2. Malachi

MALACHI

Something in me snaps the moment she crosses into my territory.

It isn’t subtle. It isn’t gradual. It’s a violent, internal surge—like my lion is suddenly woken from sleep and thrown against the bars of my skin. My breath catches hard as I stop mid-step in the center of the patrol route, my senses spiking so sharply it feels like the world tilts.

Every instinct I have sharpens at once. Danger. Claim. Recognition.

None of it makes sense, and all of it hits at the same time.

My lion rises inside me with a force that nearly fractures my control. It doesn’t just react—it responds, like it has been waiting for this exact moment without telling me. My pulse stutters once, hard enough that I press a hand briefly against the wall beside me just to steady myself.

“What the hell…” I murmur under my breath, but the words don’t anchor anything.

Because I feel it.
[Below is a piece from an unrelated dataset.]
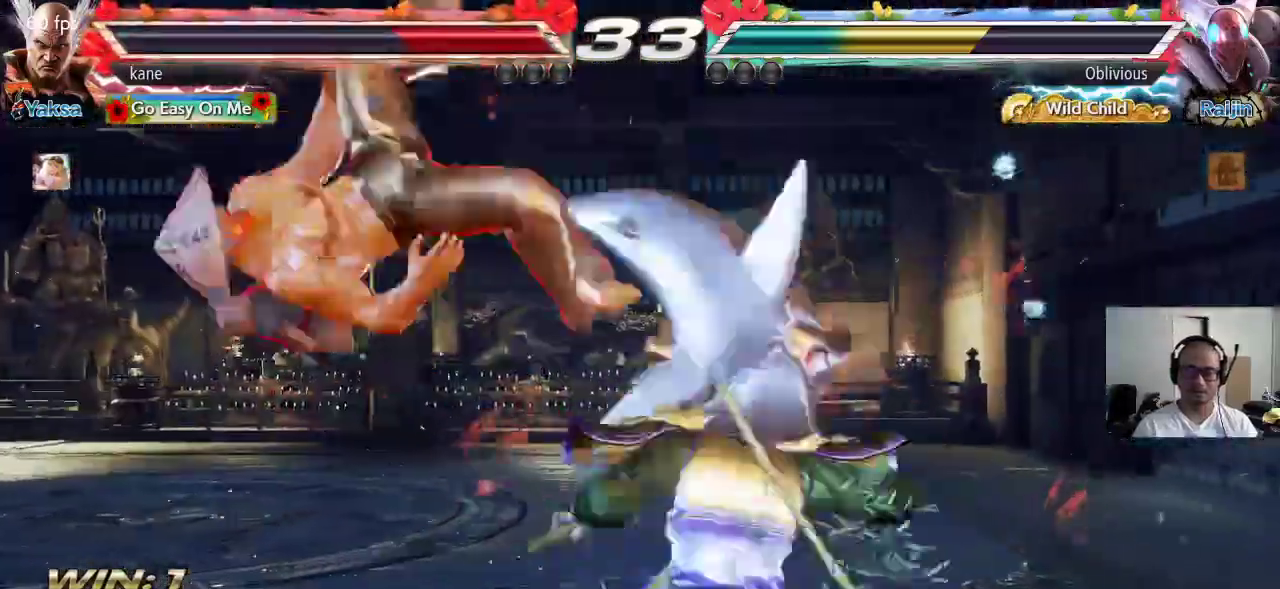
{"buttons": ["TRIANGLE"], "left_stick": "center", "events": [[67, "SQUARE", "down"], [133, "TRIANGLE", "down"], [150, "SQUARE", "up"], [200, "TRIANGLE", "up"], [217, "SQUARE", "down"], [283, "TRIANGLE", "down"], [317, "SQUARE", "up"], [367, "SQUARE", "down"], [367, "TRIANGLE", "up"], [433, "TRIANGLE", "down"], [483, "SQUARE", "up"]]}
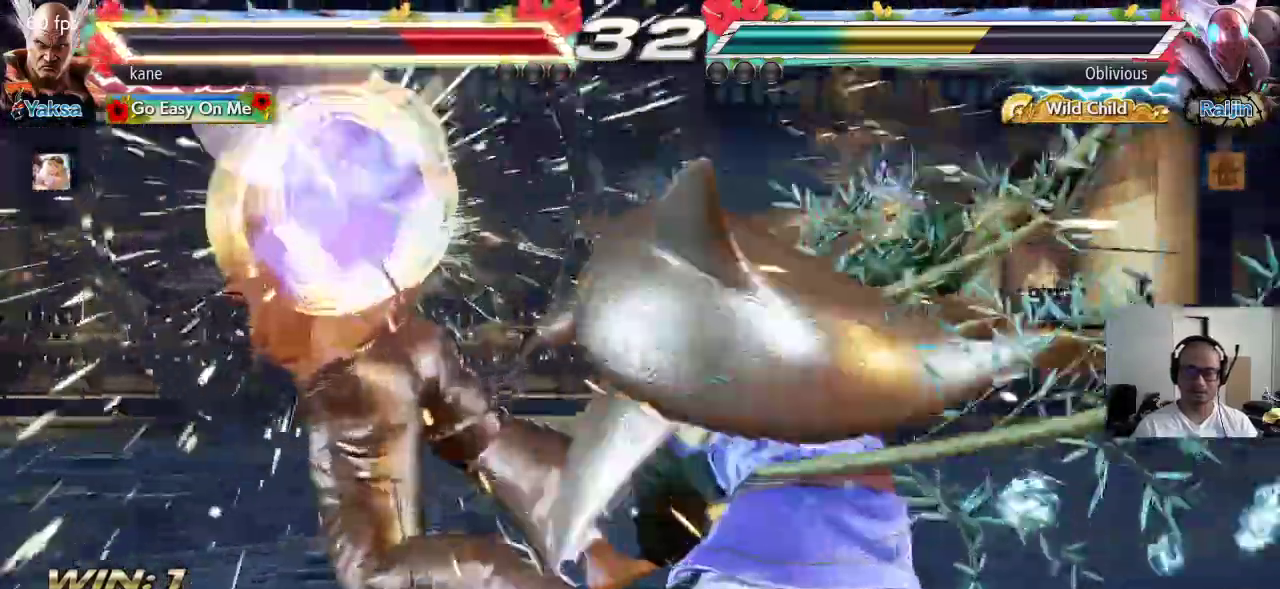
{"buttons": ["SQUARE", "TRIANGLE"], "left_stick": "center", "events": [[100, "TRIANGLE", "up"], [433, "SQUARE", "down"], [483, "TRIANGLE", "down"]]}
Her.

I don’t see her yet, but I feel the shift in the air like a pressure change before a storm. My senses stretch outward instinctively, searching, locking onto something I cannot name but immediately recognize as wrong in its intensity and right in its direction.

Mate bond. The thought lands like a physical blow.

No. That’s not possible.

I’ve never felt anything like this before—not in all the years I’ve been Alpha, not in all the fights, the blood, the vice grip I’ve had to maintain over everything I am.

My lion snarls inside me, rejecting my denial with something close to rage.

Mine.

The word isn’t mine. It’s his.

I force a breath through clenched teeth and straighten slowly, re-centering myself with effort. That’s what I have. That’s what I am.

But it’s slipping. I move. Fast.

Not shifting, not yet—but moving with intent, cutting through the edge of town where the scent is strongest. It pulls me forward like a thread I didn’t agree to follow.

And it leads me straight into Ironwood Ridge’s center.

The scent is unmistakable now. Fresh. Unfamiliar. Human-adjacent, but layered with something else—something threaded through it that doesn’t belong to any shifter I’ve ever encountered.

Magic. That alone makes my jaw tighten.

I slow my pace, forcing myself to observe instead of react. The center of town is busy in that low, constant way it always is—people moving, talking, existing without realizing how close they are to things they shouldn’t be able to survive.

And then I see her. Juniper.

She stands slightly apart from the crowd, like she hasn’t quite decided whether she belongs here or is just passing through something fragile. Dark hair, focused posture, eyes locked on something only she can see.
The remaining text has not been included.